I was thinking that as some of our beds come out of production that we should take advantage of the summer heat and sterilize the soil under a cover of plastic.  This will take care of the nematodes, virus spores, squash bores, and anything else under there that will harm our plants next year.  All we need is a couple layers of clear plastic the size of the bed.  When Davis gets back at the end of the month, we need to start on building the new beds to the south of the garden.  I think we can get five 30 x 2 foot beds there.  That will be a great place to rotate our tomatoes into.

Let me remind everyone that I will be gone from July 7 until the space shuttle launches (hope to be back on the 10th) so garden care and watering needs to be done by those remaining here.  You may find that a few of the chickens get out each day.  Cam and I tried to patch the areas where we thought they were escaping but today I had four outside the coop.  That is an improvement from the 15+ that have been getting out but still not acceptable.  We will keep investigating and solve the problem.    Just a reminder that there are at least a dozen eggs daily that need to be collected by anyone who needs them.  I have several dozen in the refrigerator and am getting tired of deviled  egg dinners.

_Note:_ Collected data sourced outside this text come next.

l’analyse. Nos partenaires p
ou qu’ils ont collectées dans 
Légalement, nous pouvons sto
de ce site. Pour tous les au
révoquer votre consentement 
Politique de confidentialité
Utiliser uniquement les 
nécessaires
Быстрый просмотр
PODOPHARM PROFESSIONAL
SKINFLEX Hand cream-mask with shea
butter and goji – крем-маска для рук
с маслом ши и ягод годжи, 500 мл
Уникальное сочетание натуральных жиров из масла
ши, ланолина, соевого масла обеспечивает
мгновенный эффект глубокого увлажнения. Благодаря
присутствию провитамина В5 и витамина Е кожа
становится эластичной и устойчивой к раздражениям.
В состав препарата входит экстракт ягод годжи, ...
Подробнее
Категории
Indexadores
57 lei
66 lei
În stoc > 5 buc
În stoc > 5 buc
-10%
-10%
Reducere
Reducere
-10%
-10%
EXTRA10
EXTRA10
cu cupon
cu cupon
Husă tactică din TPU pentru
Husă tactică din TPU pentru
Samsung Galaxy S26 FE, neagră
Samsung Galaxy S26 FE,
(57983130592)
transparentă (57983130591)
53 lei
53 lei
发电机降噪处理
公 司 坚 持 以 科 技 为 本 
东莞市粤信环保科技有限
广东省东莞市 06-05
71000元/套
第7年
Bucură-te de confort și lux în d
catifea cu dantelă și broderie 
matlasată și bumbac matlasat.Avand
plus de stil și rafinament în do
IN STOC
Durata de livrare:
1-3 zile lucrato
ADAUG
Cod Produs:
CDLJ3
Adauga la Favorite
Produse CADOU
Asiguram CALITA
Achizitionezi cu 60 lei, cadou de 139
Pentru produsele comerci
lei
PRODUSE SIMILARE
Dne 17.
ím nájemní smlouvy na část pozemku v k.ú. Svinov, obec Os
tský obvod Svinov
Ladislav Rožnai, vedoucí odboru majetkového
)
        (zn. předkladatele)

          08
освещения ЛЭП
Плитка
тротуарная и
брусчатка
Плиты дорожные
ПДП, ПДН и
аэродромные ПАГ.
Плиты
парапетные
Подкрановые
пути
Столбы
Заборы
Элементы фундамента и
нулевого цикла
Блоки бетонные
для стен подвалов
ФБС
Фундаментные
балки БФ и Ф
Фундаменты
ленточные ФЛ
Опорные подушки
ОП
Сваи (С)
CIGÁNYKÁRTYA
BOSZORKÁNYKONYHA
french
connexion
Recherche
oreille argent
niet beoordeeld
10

I have ordered the Italian Squash seeds (Tromboncino) as well as a squash that can be grown under a cover cloth as it requires no pollination (Cavili) as well as a late Pac Chio, sunburst squash and Dominator Brussels Sprouts.  I think the Tromboncino is similar to the Zacchetta rampicante.  Looks the same in the photos.

Gordon

Comments (1)

I stopped by the garden about 11:15 AM and picked about 25 partially ripe figs and ate 3 that were ripe. There were others, out of reach, that require a ladder.
I went to the garden to see if anything was available. I noticed the gate was not closed, the electric wires were down and the fence unplugged. I did not see much in the garden so I closed the gate and restored the fence to operation.